Lars Maaløe, Head of Machine Learning for Corti, understands the need for AI to augment — not replace — humans in the medical field. He told TNW:

The big difference between a driverless car and Corti is that our system proposes collaboration between machine learning and the human being. The more skilled a medical professional gets, the more accurate the machine learning framework gets. Who wouldn’t like to have a helping hand when taking life-threatening decisions? From our studies we can safely say that the collaboration between a medical professional and Corti can increase your chance of survival.

AI is also one of the world’s most powerful allies in the fight against cancer.

For example, the IT Department of Moscow Government (DIT) last week released an open-source cancer detection code on github that uses deep learning to look for signs of lung cancer in radiology scans.

Credit: RadIO

This technology, called RadIO, is freely available for anyone to use and can be found (with tutorials) on Github. And while it doesn’t represent a magical cancer detection-button, it will almost certainly save lives. According to the DIT:

RadIO allows for creation of deep learning algorithms of cancer detection in a short piece of clean, easy-to- read, reproducible and fast Python code.
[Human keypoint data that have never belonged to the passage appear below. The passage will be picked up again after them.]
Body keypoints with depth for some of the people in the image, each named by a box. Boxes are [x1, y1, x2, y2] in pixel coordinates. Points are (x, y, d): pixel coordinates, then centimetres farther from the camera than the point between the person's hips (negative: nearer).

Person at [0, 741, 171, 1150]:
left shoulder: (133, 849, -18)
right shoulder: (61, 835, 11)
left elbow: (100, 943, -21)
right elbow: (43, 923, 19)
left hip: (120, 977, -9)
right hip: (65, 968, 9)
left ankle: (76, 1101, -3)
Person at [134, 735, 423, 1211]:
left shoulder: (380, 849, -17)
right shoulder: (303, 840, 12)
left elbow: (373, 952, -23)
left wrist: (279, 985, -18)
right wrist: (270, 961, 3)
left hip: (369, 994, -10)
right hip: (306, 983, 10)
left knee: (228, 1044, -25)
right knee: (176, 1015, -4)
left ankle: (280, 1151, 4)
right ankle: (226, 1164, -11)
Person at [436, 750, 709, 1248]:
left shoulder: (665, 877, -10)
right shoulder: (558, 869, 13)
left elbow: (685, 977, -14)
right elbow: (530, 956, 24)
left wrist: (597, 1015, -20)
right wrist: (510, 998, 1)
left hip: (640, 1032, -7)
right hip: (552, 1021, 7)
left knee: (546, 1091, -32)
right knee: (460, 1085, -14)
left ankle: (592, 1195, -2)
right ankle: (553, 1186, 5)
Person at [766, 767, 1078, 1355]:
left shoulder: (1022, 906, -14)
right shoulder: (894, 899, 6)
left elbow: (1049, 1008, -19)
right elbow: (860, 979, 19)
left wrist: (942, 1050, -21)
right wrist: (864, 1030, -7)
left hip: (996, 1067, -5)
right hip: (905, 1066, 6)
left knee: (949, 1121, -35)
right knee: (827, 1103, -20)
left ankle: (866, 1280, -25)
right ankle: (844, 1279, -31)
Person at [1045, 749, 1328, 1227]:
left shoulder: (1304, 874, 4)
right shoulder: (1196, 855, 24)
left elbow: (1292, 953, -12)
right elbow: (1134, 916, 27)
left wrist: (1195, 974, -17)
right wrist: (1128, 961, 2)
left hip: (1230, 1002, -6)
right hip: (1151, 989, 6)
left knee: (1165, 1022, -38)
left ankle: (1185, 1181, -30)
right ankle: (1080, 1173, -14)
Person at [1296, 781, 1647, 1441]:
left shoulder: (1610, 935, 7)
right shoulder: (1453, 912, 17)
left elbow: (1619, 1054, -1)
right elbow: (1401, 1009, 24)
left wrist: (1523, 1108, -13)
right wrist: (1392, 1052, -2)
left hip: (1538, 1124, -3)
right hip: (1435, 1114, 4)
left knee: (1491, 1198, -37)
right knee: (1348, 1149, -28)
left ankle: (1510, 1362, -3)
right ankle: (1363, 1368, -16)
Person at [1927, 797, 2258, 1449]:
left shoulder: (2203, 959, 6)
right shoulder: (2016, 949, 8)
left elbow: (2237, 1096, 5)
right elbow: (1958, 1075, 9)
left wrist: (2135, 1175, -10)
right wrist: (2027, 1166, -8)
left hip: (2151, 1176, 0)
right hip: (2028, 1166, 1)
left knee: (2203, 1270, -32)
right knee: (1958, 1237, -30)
RadIO implements a lot of preprocessing operations, including load data from disk, resize scans to a different shape, and dump preprocessed data to disk. Importantly, actions of RadIO are quite fast.

How fast? The researchers who created RadIO believe it could process radiology scans from the entire population of Moscow, 13 million people, in 30 minutes. That’s pretty fast.
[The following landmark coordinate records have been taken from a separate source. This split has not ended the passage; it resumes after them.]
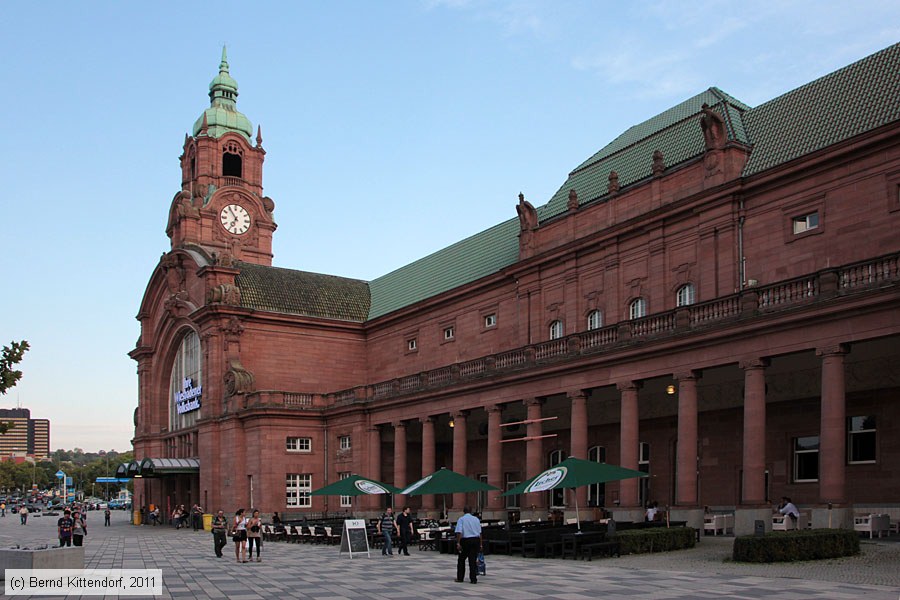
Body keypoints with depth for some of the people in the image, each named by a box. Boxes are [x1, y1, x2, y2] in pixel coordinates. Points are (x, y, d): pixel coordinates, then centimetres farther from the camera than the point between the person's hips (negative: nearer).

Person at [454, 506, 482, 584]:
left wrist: (458, 543, -13)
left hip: (466, 540, -3)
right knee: (473, 560, 6)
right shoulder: (476, 519, 12)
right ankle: (473, 579, 2)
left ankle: (460, 578, 16)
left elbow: (459, 532, -11)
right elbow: (480, 533, 12)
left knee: (461, 560, 12)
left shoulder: (461, 519, 1)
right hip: (476, 540, 3)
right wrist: (480, 544, 17)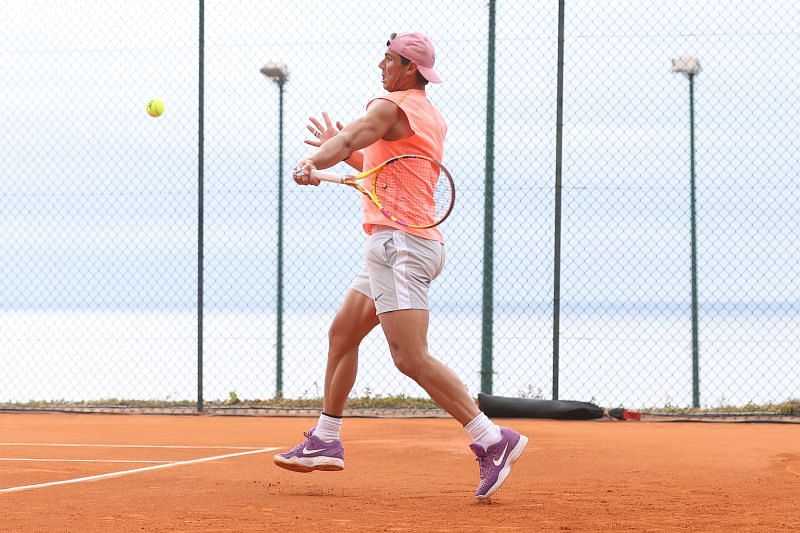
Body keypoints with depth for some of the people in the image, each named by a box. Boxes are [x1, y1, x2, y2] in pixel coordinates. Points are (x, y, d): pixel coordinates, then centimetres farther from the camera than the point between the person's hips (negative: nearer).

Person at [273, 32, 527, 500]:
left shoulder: (392, 106, -8)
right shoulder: (432, 117, 20)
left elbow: (349, 138, -26)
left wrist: (313, 162, -38)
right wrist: (345, 151, 29)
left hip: (399, 240, -10)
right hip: (396, 246, 10)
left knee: (411, 357, -18)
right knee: (342, 334, 19)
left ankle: (494, 440, -22)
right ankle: (325, 440, 26)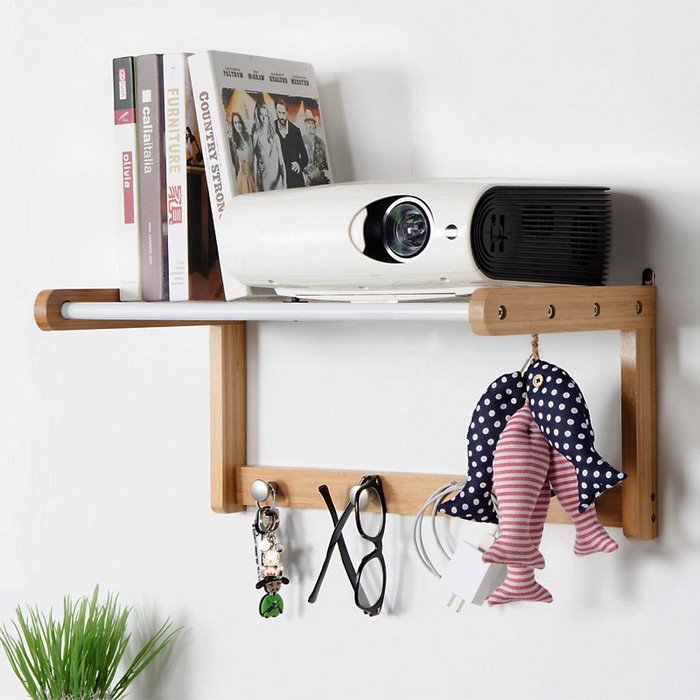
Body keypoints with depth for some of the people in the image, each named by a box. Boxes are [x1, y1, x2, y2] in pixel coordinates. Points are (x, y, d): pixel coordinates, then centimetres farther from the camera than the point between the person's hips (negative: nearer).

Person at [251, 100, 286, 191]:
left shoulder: (274, 135, 11)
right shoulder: (256, 135, 1)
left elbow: (280, 157, 8)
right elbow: (254, 157, 0)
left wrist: (284, 176, -2)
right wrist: (256, 177, -3)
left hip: (277, 173, 3)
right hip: (264, 174, -3)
Another company, Art Medical, is using AI to solve a big problem with medicine: namely, that people get sicker in hospitals. Its smart feeding tubes and monitors, currently undergoing clinical trials, are designed to prevent life-threatening complications in ICU patients.

Credit: Art Medical

Art Medical founder and CEO, Liron Elia says:

With these new algorithms, we hope to save more lives in hospitals and prevent complications in ICUs that are unrelated to the original reason of hospitalization. Aspiration pneumonia is a major risk for intubated patients, and we’re committed to leveraging our technology to solve this problem.

It may not seem like it, but we’re living in the most prosperous era in human history. Just 10 or 20 years ago these advances would have been considered out of reach.

The future of machine learning isn’t sentient killer robots. It’s longer human lives.